Au début, ça n’a l’air de rien. Quelques mots plus durs que d’autres, une crise ici ou là, un sentiment diffus de malaise rapidement balayé par le bonheur d’être ensemble. Mais plus la relation se poursuit, plus les instants heureux se font rares, peu à peu remplacés par l’évidence: ce partenaire qui semblait idéal au début se révèle dangereusement toxique, voire violent. Et s’il était possible d’identifier les «red flags» (littéralement «drapeaux rouges»), ces signes avant-coureur d’un comportement abusif? C’est ce que vient de faire une étude canadienne, publiée dans la revue «Social Psychological and Personality Science».
Jusqu’ici, sociologues et psychologues s’étaient bien penchés sur la question de ces «red flags», notamment en interrogeant des victimes ou ex-victimes de violences conjugales. Mais personne n’avait exactement mesuré la relation de causalité entre les signes avant-coureurs et un comportement violent. Sans compter qu’il est parfois difficile de faire la différence entre une crise de jalousie passagère, désagréable mais sans conséquence, et un phénomène répété qui induit un véritable malaise.
Arrogance, critiques et violences sexuelles
Les trois chercheuses de l’Université Western Ontario ont voulu, elles, établir un modèle prédictif. Autrement dit, identifier des signes précurseurs de violence et déterminer lesquels, et à quelle fréquence, pouvaient permettre d’anticiper un glissement de la relation future. Elles ont interrogé plus de 355 personnes, dont plus des deux-tiers (70%) de femmes et leur ont présenté une liste de 200 attitudes, sentiments et pensées abusifs ou non. Chaque participant a dû déclarer si cela lui était arrivé et, si oui, à quelle fréquence.
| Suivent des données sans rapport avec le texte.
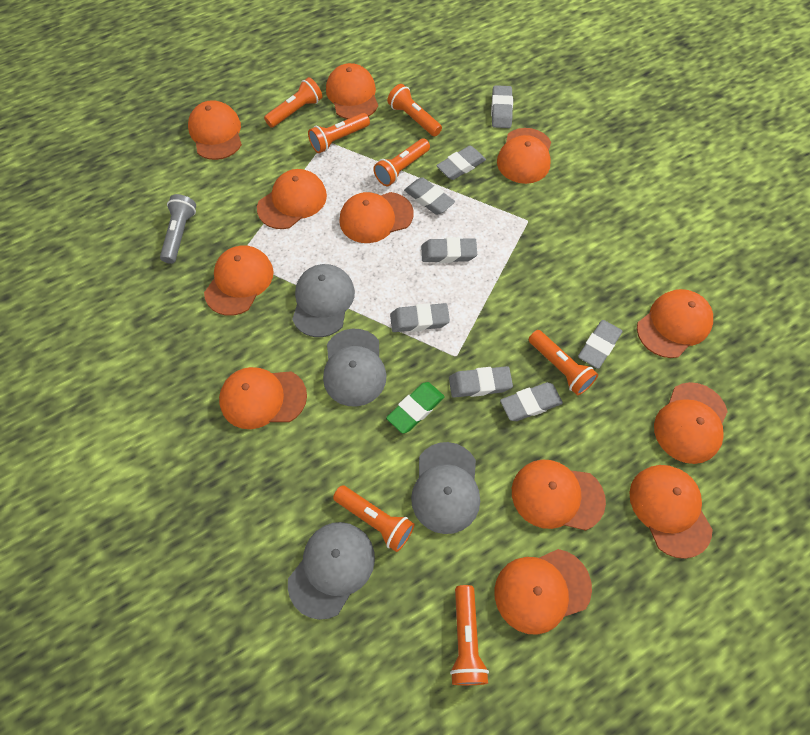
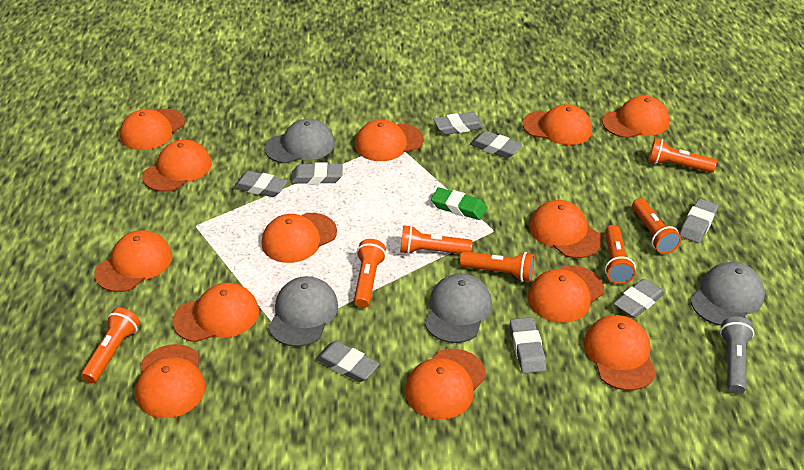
orange cap: [188,100,242,160] [204,245,274,316] [219,367,307,429] [257,169,327,229] [326,63,378,119] [339,192,414,243] [494,549,592,635] [497,128,551,184] [512,459,606,531] [629,465,713,559] [637,289,713,358] [654,382,728,464] = 12 -> [94,230,172,292] [120,108,185,150] [136,344,206,418] [142,140,212,192] [173,283,259,342] [262,213,337,263] [355,120,424,161] [405,349,486,419] [523,104,592,145] [528,265,604,323] [529,200,602,258] [584,315,656,391] [602,96,670,138] = 13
Le résultat de l’étude est sans appel: 16 signes, s’ils apparaissent dans les six premiers mois de la relation, peuvent constituer autant de «red flags»:
- Vous avez des relations sexuelles avec votre partenaire alors que vous n’en avez pas envie
- Vous avez l’impression de ne pas pouvoir dire non à votre partenaire
- Votre partenaire n’admet pas ses torts
- Votre partenaire vous compare à d’autres personnes
- Votre partenaire réagit mal quand vous refusez quelque chose que lui veut
- Votre partenaire ne tient pas compte de votre avis ou vos raisonnements lorsqu’ils diffèrent des siens
- Vous avez du mal à vous concentrer au travail car vos pensées sont absorbées par votre partenaire
- Votre partenaire vous a mis mal à l’aise en public
- Votre partenaire est arrogant ou se croit tout permis
- Votre partenaire essaie de vous changer
- Votre partenaire ne vous soutient pas
- Votre partenaire vous critique
- Votre partenaire a des attentes irréalistes par rapport à votre relation
- Votre partenaire vous évite
- Votre partenaire a fait quelque chose que vous lui aviez demandé de ne pas faire
- Votre partenaire menace de vous quitter
«Le nombre de signes avant-coureurs et leur fréquence à laquelle une personne les expérimente permet de prédire de futures violences», concluent les chercheuses. Surtout, ces «red flags» ont bien plus d’incidence que d’autres facteurs comme la durée de la relation ou l’âge des partenaires. Cette liste n’est cependant pas exhaustive.
Prendre son temps et calmer le jeu
Pour les chercheuses canadiennes, il est très important d’identifier ces signes car ils sont plus insidieux que la violence physique, psychologique ou sexuelle proprement dite. «Il est rare d’aller à son premier rendez-vous et d’expérimenter immédiatement de la violence de la part de son partenaire», explique Nicolyn Charlot, l’une des autrices de l’étude, à CNN. «Généralement, cette violence n’apparaît pas tout de suite.»
Mais bien souvent, lorsque cela arrive, il est déjà tard. «Les gens sont investis dans leur relation et quitter l’autre peut être difficile. L’idée, avec cette étude, c’est que si les gens sont capables de détecter ces ‘red flags’ avant d’être très investis, avant d’avoir emménagé ensemble par exemple, cela pourrait les encourager à prendre leur temps pour réévaluer la relation et avancer avec prudence.»
Car si vous expérimentez vous-mêmes certains de ces signes avant-coureurs, cela ne signifie pas nécessairement qu’il faille rompre immédiatement. «Mais ça peut valoir le coup de ralentir et d’apprendre à mieux connaître l’autre avant de s’engager», conclut Nicolyn Charlot.